COMING UP: On Monday, the euro zone releases its annual wages survey. On Tuesday, the Reserve Bank of Australia has a rate meeting, the euro zone releases inflation and economic sentiment updates, while the US reports retail sales and industrial production, and Japan releases trade data.

  • On Wednesday, the UK reports inflation, New Zealand releases quarterly GDP and China announces five-year loan prime rates. On Thursday, the Swiss and UK central banks have rate meetings, the US reports initial jobless claims and an updated manufacturing index, and Japan releases inflation data. On Friday, the US reports manufacturing PMI and existing home sales.
  • Locally, Tuesday features three key legal events: the Constitutional Court consideration of an ethics complaint against Prime Minister Srettha Thavisin and the dissolution case against the opposition Move Forward Party. Meanwhile, former PM Thaksin Shinawatra will report to prosecutors in connection with a lese-majeste case.

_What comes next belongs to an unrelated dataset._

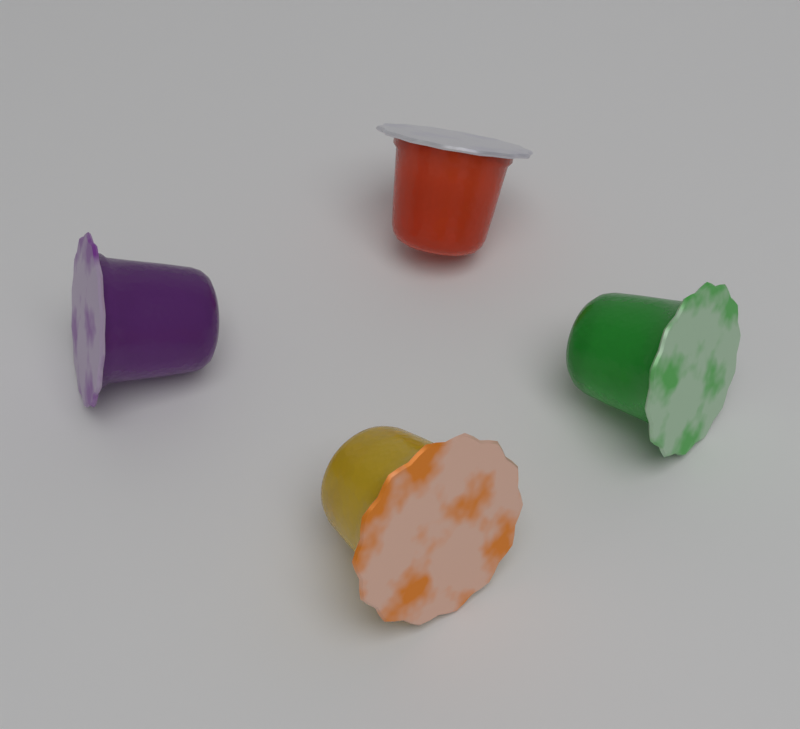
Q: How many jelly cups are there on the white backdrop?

STOCKS TO WATCH: Asia Plus Securities says political jitters caused the SET index to shed 73 points in May, and investors should focus on stocks with strong fundamentals, high dividends and/or unique supporting factors, such as ADVANC, TU, PTTEP and BEM. If the SET index can stay above 1,330 points, gradually increase investments.

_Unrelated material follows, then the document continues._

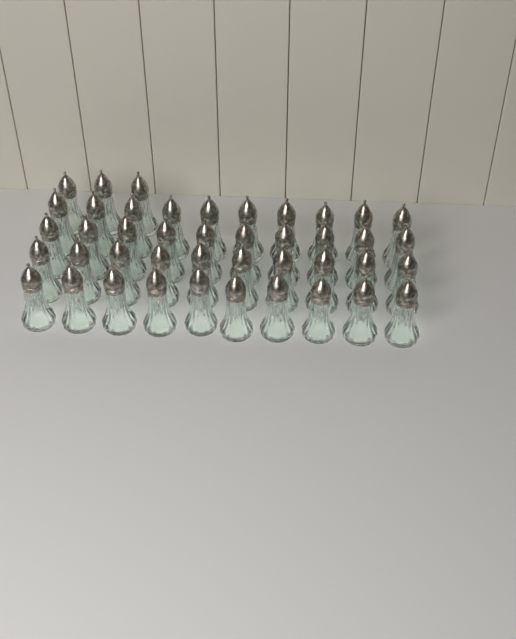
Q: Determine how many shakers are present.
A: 43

  • Trinity Securities expects foreign investors to continue selling Thai shares, reflected in the weaker baht. Its top picks for June are BJC, BDMS, BCH, CHG, COCOCO, MALEE, PLUS and TU. But investors should exercise caution "until the political direction becomes clearer", it adds.

TECHNICAL VIEW: Bualuang Securities sees support at 1,260 points and resistance at 1,370. Asia Plus Securities sees support at 1,275 and resistance at 1,330.